California Sen. Kamala Harris made two notable fundraising moves Wednesday that are sure to fuel speculation about her prospects to be Joe Biden's running mate on the Democratic presidential ticket.
Harris, who dropped out of the White House race in December, set up a joint fundraising operation with the Democratic National Committee, an arrangement that is typically reserved for nominees trying to attract large donations from the party’s biggest boosters. Hours later, she made a surprise appearance on a virtual fundraiser, introducing Biden to donors.
Harris, 55, will host her own virtual fundraiser Thursday. The deal allows contributors to give a maximum of $357,800, with $2,800 going to retire Harris’ presidential campaign debts and the rest going to the national party.

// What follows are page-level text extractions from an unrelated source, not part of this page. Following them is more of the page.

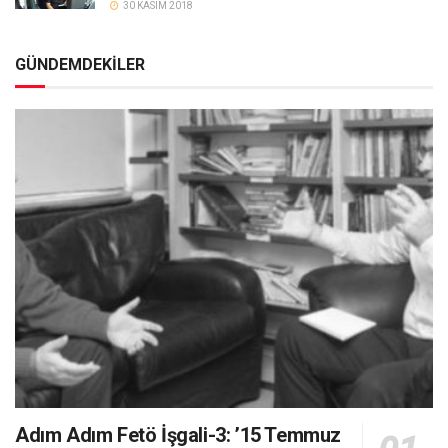
30 KASIM 2018
GÜNDEMDEKİLER
Adım Adım Fetö İşgali-3: ’15 Temmuz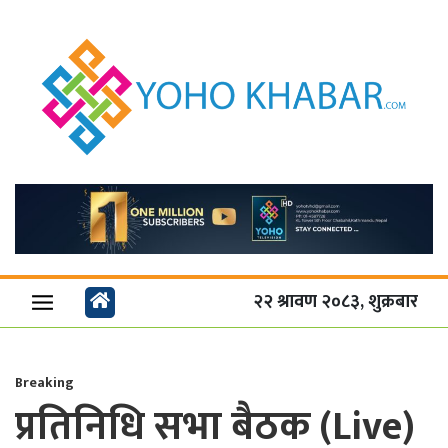
२२ श्रावण २०८३, शुक्रबार
Breaking
प्रतिनिधि सभा बैठक (Live)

The senator and the DNC filed paperwork for the arrangement Wednesday with the Federal Election Commission, in the first joint fundraising agreement of its kind for Democrats this election cycle. Biden and the party chairman, Tom Perez, had been hesitant to enter into such an arrangement while Vermont Sen. Bernie Sanders was still actively campaigning against Biden. But Sanders suspended his campaign Wednesday, making Biden the presumptive nominee.
Party officials did not say whether they have asked other former candidates for a similar fundraising arrangement, but that could become moot now that Biden no longer must navigate Sanders as a rival. Regardless, it's a testament to Harris' good standing among some of the party's top donors.
In her Biden fundraising cameo Wednesday afternoon, Harris appeared on video from Washington, blasting Trump as a “complete failure” and, in an effusive introduction, asserting that Biden would be the right president at a time when people “need to have hope ... need to have faith.” The former vice president responded in kind, praising Harris for running a “helluva race” and reminding attendees that “we go back a long way,” a reference to Harris’ friendship with Biden’s late son, Beau. Harris was California's attorney general the same time that Beau Biden held the post in Delaware.
Seemingly teasing the running mate chatter, Biden added: “I’m so lucky to have you be a part of this partnership going forward. Working together, we can make a great deal of progress. ... I’m coming for you, kid.”
Harris endorsed Biden last month after Elizabeth Warren, the last of her female colleagues from the Senate, had dropped out of the race.
The California senator has tried to sidestep speculation about joining the Democratic ticket. “I know that conversation is taking place in the press and among the pundits, and I’m honored to even be considered, if that’s the case,” Harris said earlier Wednesday on ABC's “The View.”
Biden has committed to selecting a woman as his running mate, and there’s a considerable push in the party for him to select a woman of color, recognizing both black women’s place as anchors of Biden’s coalition and the rising influence of Hispanic voters. Harris is the daughter of Indian and Jamaican immigrants.
Biden has said previously that Harris is qualified to be president or vice president and noted that the former prosecutor could be an able attorney general or Supreme Court justice. His aides have dismissed any notion that hard feelings carried over from Harris’ aggressive attacks on Biden in a June presidential primary debate.
Harris said on ABC that she has “a great deal of affection” for Biden and believes “he’ll be an extraordinary president.”
Their interaction and comments Wednesday stand in sharp contrast to their most headline-grabbing encounter of the Democratic presidential primary. Harris blistered the 77-year-old Biden in the first Democratic debate for having opposed federal court-ordered busing in the 1970s as a way to integrate public schools like the one she attended at the time in Oakland, California.
“I do not believe you are a racist,” Harris said to open a critique that clearly rattled Biden.
His advisers at the time said Harris' approach surprised Biden based on their ties through Beau, who died in 2015, a year before Harris was elected to the Senate. The former vice president has since sharpened his explanation of his Senate record on race, and aides have said he holds no grudge from that Harris exchange.